**YOUR INSTRUCTIONS**
Write out the entries below once more, exactly.

Stored data:

###

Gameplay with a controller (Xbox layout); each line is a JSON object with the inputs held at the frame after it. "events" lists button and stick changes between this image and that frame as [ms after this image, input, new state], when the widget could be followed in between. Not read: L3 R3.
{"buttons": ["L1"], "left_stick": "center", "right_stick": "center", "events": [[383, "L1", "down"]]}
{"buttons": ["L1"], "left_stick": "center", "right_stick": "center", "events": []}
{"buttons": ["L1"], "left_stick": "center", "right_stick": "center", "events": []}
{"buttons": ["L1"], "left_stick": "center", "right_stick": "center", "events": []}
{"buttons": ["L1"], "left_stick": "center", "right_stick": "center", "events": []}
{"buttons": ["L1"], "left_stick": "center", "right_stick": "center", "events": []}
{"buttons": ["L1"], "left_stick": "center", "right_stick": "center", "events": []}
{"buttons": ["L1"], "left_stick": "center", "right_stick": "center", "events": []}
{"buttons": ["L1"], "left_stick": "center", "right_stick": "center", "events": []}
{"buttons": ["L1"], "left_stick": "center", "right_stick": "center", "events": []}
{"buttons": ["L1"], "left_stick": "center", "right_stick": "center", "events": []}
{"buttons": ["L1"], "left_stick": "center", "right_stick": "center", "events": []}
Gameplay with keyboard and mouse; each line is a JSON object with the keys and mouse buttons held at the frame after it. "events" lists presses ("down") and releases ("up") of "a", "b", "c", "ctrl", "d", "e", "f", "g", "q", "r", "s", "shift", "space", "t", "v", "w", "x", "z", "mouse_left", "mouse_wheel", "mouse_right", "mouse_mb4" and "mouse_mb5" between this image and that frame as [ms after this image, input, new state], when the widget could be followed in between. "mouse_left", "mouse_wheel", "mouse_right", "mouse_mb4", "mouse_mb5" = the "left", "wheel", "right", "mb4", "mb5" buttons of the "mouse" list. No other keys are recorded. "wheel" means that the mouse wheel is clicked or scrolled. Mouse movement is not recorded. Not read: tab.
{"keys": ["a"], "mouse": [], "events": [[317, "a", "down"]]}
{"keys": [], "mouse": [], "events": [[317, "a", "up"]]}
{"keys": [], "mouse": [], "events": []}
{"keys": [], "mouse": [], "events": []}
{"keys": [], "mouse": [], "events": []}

###

**RESULT OF THE EXERCISE**
Gameplay with a controller (Xbox layout); each line is a JSON object with the inputs held at the frame after it. "events" lists button and stick changes between this image and that frame as [ms after this image, input, new state], when the widget could be followed in between. Not read: L3 R3.
{"buttons": ["L1"], "left_stick": "center", "right_stick": "center", "events": [[383, "L1", "down"]]}
{"buttons": ["L1"], "left_stick": "center", "right_stick": "center", "events": []}
{"buttons": ["L1"], "left_stick": "center", "right_stick": "center", "events": []}
{"buttons": ["L1"], "left_stick": "center", "right_stick": "center", "events": []}
{"buttons": ["L1"], "left_stick": "center", "right_stick": "center", "events": []}
{"buttons": ["L1"], "left_stick": "center", "right_stick": "center", "events": []}
{"buttons": ["L1"], "left_stick": "center", "right_stick": "center", "events": []}
{"buttons": ["L1"], "left_stick": "center", "right_stick": "center", "events": []}
{"buttons": ["L1"], "left_stick": "center", "right_stick": "center", "events": []}
{"buttons": ["L1"], "left_stick": "center", "right_stick": "center", "events": []}
{"buttons": ["L1"], "left_stick": "center", "right_stick": "center", "events": []}
{"buttons": ["L1"], "left_stick": "center", "right_stick": "center", "events": []}
Gameplay with keyboard and mouse; each line is a JSON object with the keys and mouse buttons held at the frame after it. "events" lists presses ("down") and releases ("up") of "a", "b", "c", "ctrl", "d", "e", "f", "g", "q", "r", "s", "shift", "space", "t", "v", "w", "x", "z", "mouse_left", "mouse_wheel", "mouse_right", "mouse_mb4" and "mouse_mb5" between this image and that frame as [ms after this image, input, new state], when the widget could be followed in between. "mouse_left", "mouse_wheel", "mouse_right", "mouse_mb4", "mouse_mb5" = the "left", "wheel", "right", "mb4", "mb5" buttons of the "mouse" list. No other keys are recorded. "wheel" means that the mouse wheel is clicked or scrolled. Mouse movement is not recorded. Not read: tab.
{"keys": ["a"], "mouse": [], "events": [[317, "a", "down"]]}
{"keys": [], "mouse": [], "events": [[317, "a", "up"]]}
{"keys": [], "mouse": [], "events": []}
{"keys": [], "mouse": [], "events": []}
{"keys": [], "mouse": [], "events": []}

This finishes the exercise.